Now, it's still a reasonable question to ask how variance works behind the scenes when it does work. The answer is: the reason we are restricting this to reference type arguments that parameterize interface and delegate types is so that nothing happens behind the scenes. When you say

object x = "hello";

what happens behind the scenes is the reference to the string is stuck into the variable of type object without modification. The bits that make up a reference to a string are legal bits to be a reference to an object, so nothing needs to happen here. The CLR simply stops thinking of those bits as referring to a string and starts thinking of them as referring to an object.

When you say:

IEnumerator<string> e1 = whatever;
IEnumerator<object> e2 = e1;

Same thing. Nothing happens. The bits that make a ref to a string enumerator are the same as the bits that make a reference to an object enumerator. There is somewhat more magic that comes into play when you do a cast, say:

IEnumerator<string> e1 = whatever;
IEnumerator<object> e2 = (IEnumerator<object>)(object)e1;

Now the CLR must generate a check that e1 actually does implement that interface, and that check has to be smart about recognizing variance.

But the reason we can get away with variant interfaces being just no-op conversions is because regular assignment compatibility is that way. What are you going to use e2 for?

object z = e2.Current;

That returns bits that are a reference to a string. We've already established that those are compatible with object without change.

Why wasn't this introduced earlier? We had other features to do and a limited budget.

What's the principle benefit? That conversions from sequence of string to sequence of object "just work".



回答3:

Out of interest, why wasn't this introduced in previous versions

The first versions (1.x) of .NET didn't have generics at all, so generic variance was far off.

It should be noted that in all versions of .NET, there is array covariance. Unfortunately, it's unsafe covariance:

Apple[] apples = new [] { apple1, apple2 };
Fruit[] fruit = apples;
fruit[1] = new Orange(); // Oh snap!
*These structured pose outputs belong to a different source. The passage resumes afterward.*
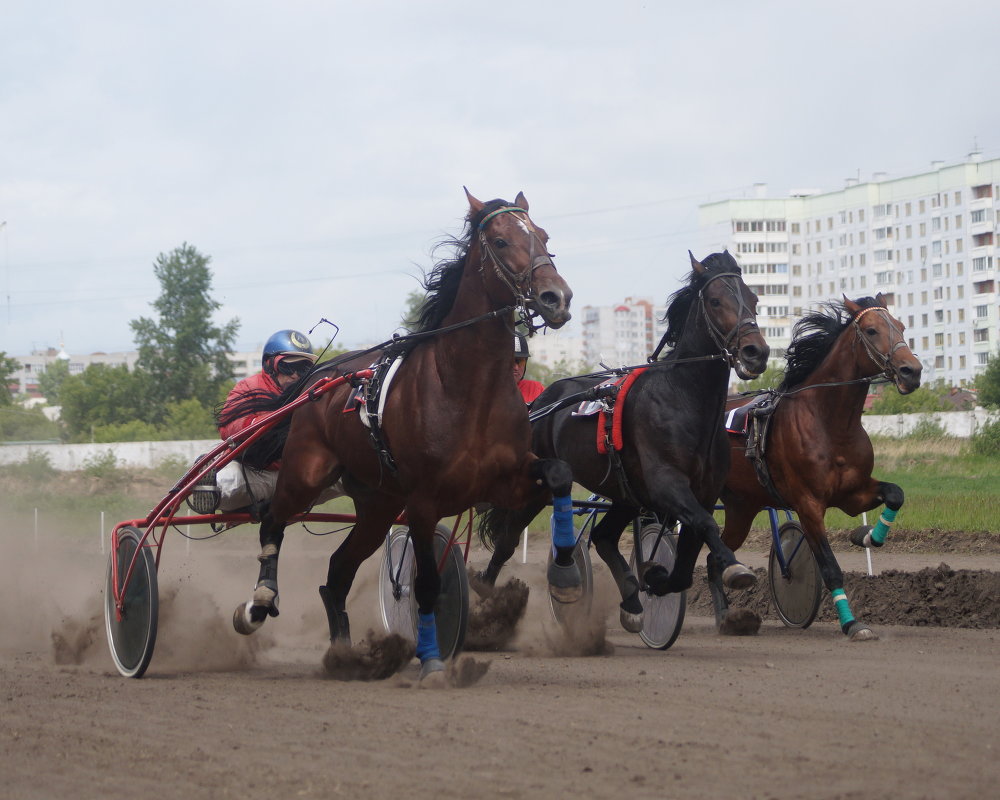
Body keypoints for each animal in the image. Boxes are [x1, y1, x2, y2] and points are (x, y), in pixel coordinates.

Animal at [222, 189, 576, 680]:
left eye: (543, 236)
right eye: (501, 241)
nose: (556, 296)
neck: (469, 388)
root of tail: (321, 377)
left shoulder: (506, 478)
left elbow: (558, 476)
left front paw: (565, 578)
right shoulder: (424, 500)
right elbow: (425, 583)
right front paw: (431, 660)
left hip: (378, 503)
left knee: (337, 571)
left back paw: (344, 654)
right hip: (307, 474)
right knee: (274, 520)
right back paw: (258, 603)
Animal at [474, 250, 764, 632]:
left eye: (754, 300)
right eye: (716, 301)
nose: (756, 352)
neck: (684, 400)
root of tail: (540, 403)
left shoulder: (701, 492)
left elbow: (686, 563)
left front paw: (655, 578)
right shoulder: (666, 484)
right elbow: (705, 523)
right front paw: (735, 569)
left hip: (625, 493)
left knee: (603, 536)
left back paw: (630, 600)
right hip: (537, 484)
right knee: (508, 539)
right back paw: (486, 592)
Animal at [712, 292, 920, 636]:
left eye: (901, 326)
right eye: (872, 330)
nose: (911, 371)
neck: (829, 423)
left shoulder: (853, 492)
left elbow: (895, 494)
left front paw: (865, 536)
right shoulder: (808, 504)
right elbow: (829, 567)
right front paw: (852, 624)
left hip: (741, 506)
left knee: (715, 555)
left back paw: (726, 616)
Runtime exception! Can't store an orange in an array of apples!

The co- and contra-variance in C# 4 is safe, and prevents this problem.

what's the main benefit - ie real world usage?

Many times in code, you are calling an API expects an amplified type of Base (e.g. IEnumerable<Base>) but all you've got is an amplified type of Derived (e.g. IEnumerable<Derived>).

In C# 2 and C# 3, you'd need to manually convert to IEnumerable<Base>, even though it should "just work". Co- and contra-variance makes it "just work".

p.s. Totally sucks that Skeet's answer is eating all my rep points. Damn you, Skeet! :-) Looks like he's answered this before, though.